The MEK similarly made an attempt at political participation when [then] Massoud Rajavi ran for the presidency in January 1980. MEK’s leader was forced to withdraw when Khomeini ruled that only candidates who had supported the constitution in the December referendum – which the MEK had boycotted- were eligible. Rajavi’s withdrawal statement emphasized the MEK’s efforts to conform to election regulations and reiterated the MEK’s intention to advance its political aims within the new legal system”. (Unclassified report on the People’s Mojahedin Organization of Iran(PMOI/ MEK) by the Department of State to the United States House of Representatives, December 1984.)

However, the MEK soon found itself in a direct struggle against the forces of the regime’s Supreme leader. The MEK’s differences with Khomeini dated back to the 1970s, and stem from its opposition to what is known today as Islamic extremism. Angry at the position taken by the MEK against his regime and worried about the MEK’s growing popularity, Khomeini ordered a brutal crackdown against the MEK and its supporters. Between 1979 and 1981, some 70 MEK members and sympathizers were killed and several thousand more were imprisoned by the Iranian regime.

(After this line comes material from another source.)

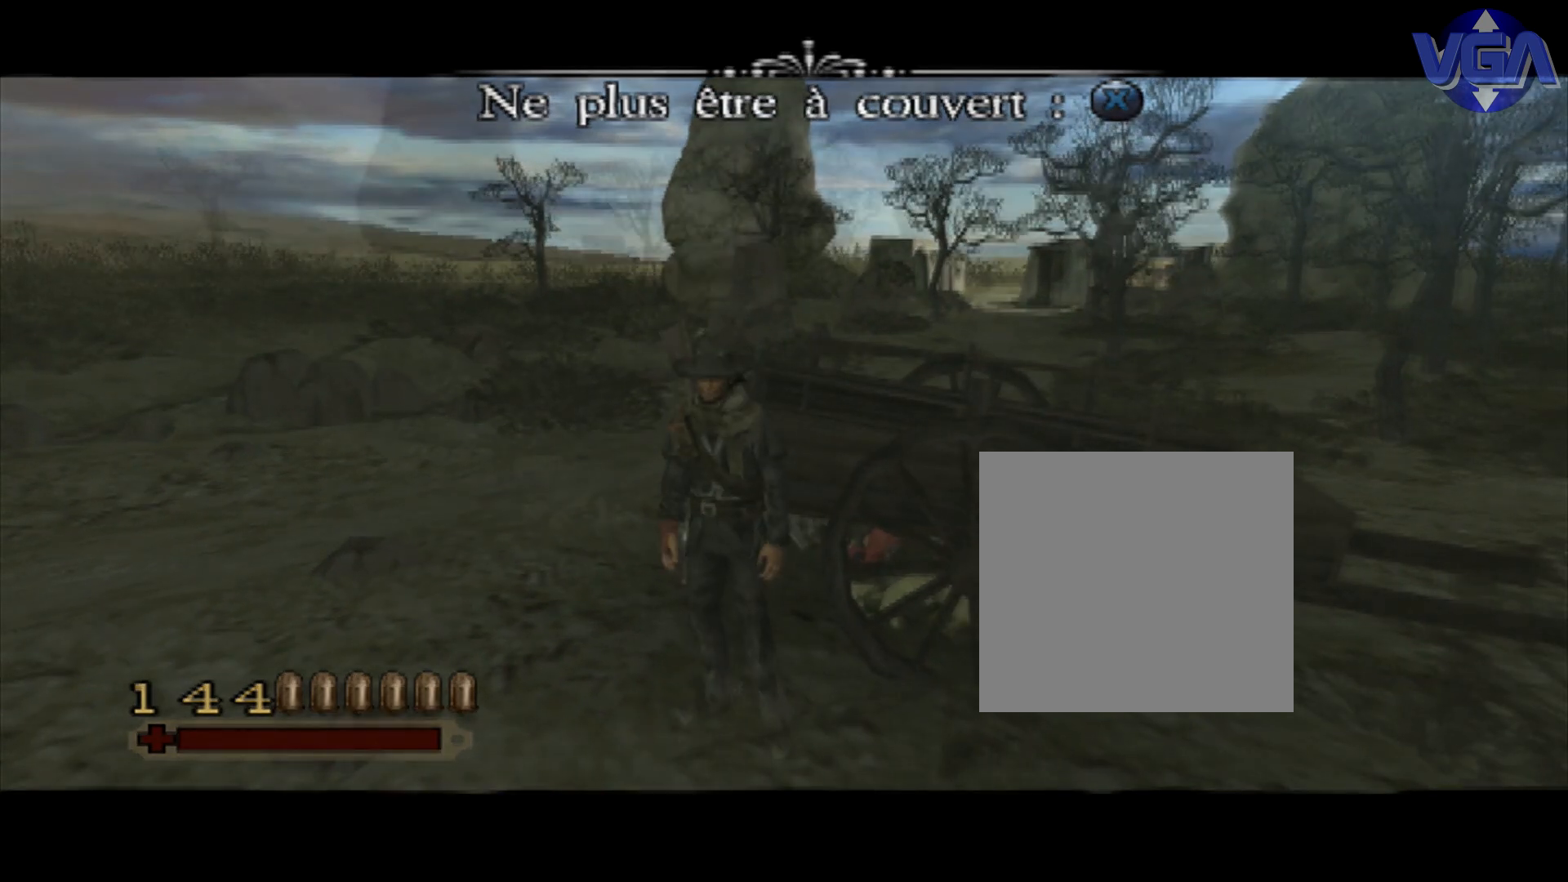
Gameplay with a controller (Xbox layout); each line is a JSON object with the inputs held at the frame after it. "events" lists button and stick changes between this image and that frame as [ms after this image, input, new state], when the widget could be followed in between. Not read: BLACK HOME L1 L2 R1 R2 WHITE.
{"buttons": ["X"], "left_stick": "down", "right_stick": "center", "events": []}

June 20, 1981- Khomeini’s order to open fire on peaceful demonstration of half-a-million supporters of MEK

The turning point came on 20th June 1981, when the MEK called a demonstration to protest at the regime’s crackdown, and to call for political freedom which half-a-million supporters participated at. Khomeini ordered the Revolutionary Guards to open fire on the swelling crowd, fearing that without absolute repression the democratic opposition (MEK) would force him to engage in serious reforms – an anathema as far as he was concerned; he ordered the mass and summary executions of those arrested.

Since then, MEK activists have been the prime victims of human rights violations in Iran. Over 120,000 of its members and supporters have been executed by the Iranian regime, 30,000 of which, were executed in a few months in the summer of 1988, on a direct fatwa by Khomeini, which stated any prisoners who remain loyal to the MEK must be executed.

Having been denied its fundamental rights and having come under extensive attack at the time that millions of its members, supporters and sympathizers had no protection against the brutal onslaught of the Iranian regime, the MEK had no choice but to resist against the mullahs’ reign of terror.

“Towards the end of 1981, many of the members of the MEK and supporters went into exile. Their principal refuge was in France. But in 1986, after negotiations between the French and the Iranian authorities, the French government effectively treated them as undesirable aliens, and the leadership of the MEK with several thousand followers relocated to Iraq.” (Judgment of the Proscribed Organizations Appeal Commission, November 30, 2007.)

MEK Today

The MEK today is the oldest and largest anti-fundamentalist Muslim group in the Middle East. It has been active for more than a half century, battling two dictatorships and a wide range of issues. The MEK supports:

• Universal suffrage as the sole criterion for legitimacy

• Pluralistic system of governance

• Respect for individual freedoms

• Ban on the death penalty

• Separation of religion and state

• Full gender equality

• Equal participation of women in political leadership. MEK is actually led by its central committee consist of 1000 women.

• Modern judicial system that emphasizes the principle of innocence, a right to a defense, and due process

• Free markets

• Relations with all countries in the world

• Commitment to a non-nuclear Iran

The MEK remains a strong and cohesive organization, with a broad reach both worldwide and deep within Iran. MEK is the leading voice for democracy in Iran, supported by its interpretation of Islam that discredits the fundamentalist mullahs’ regime.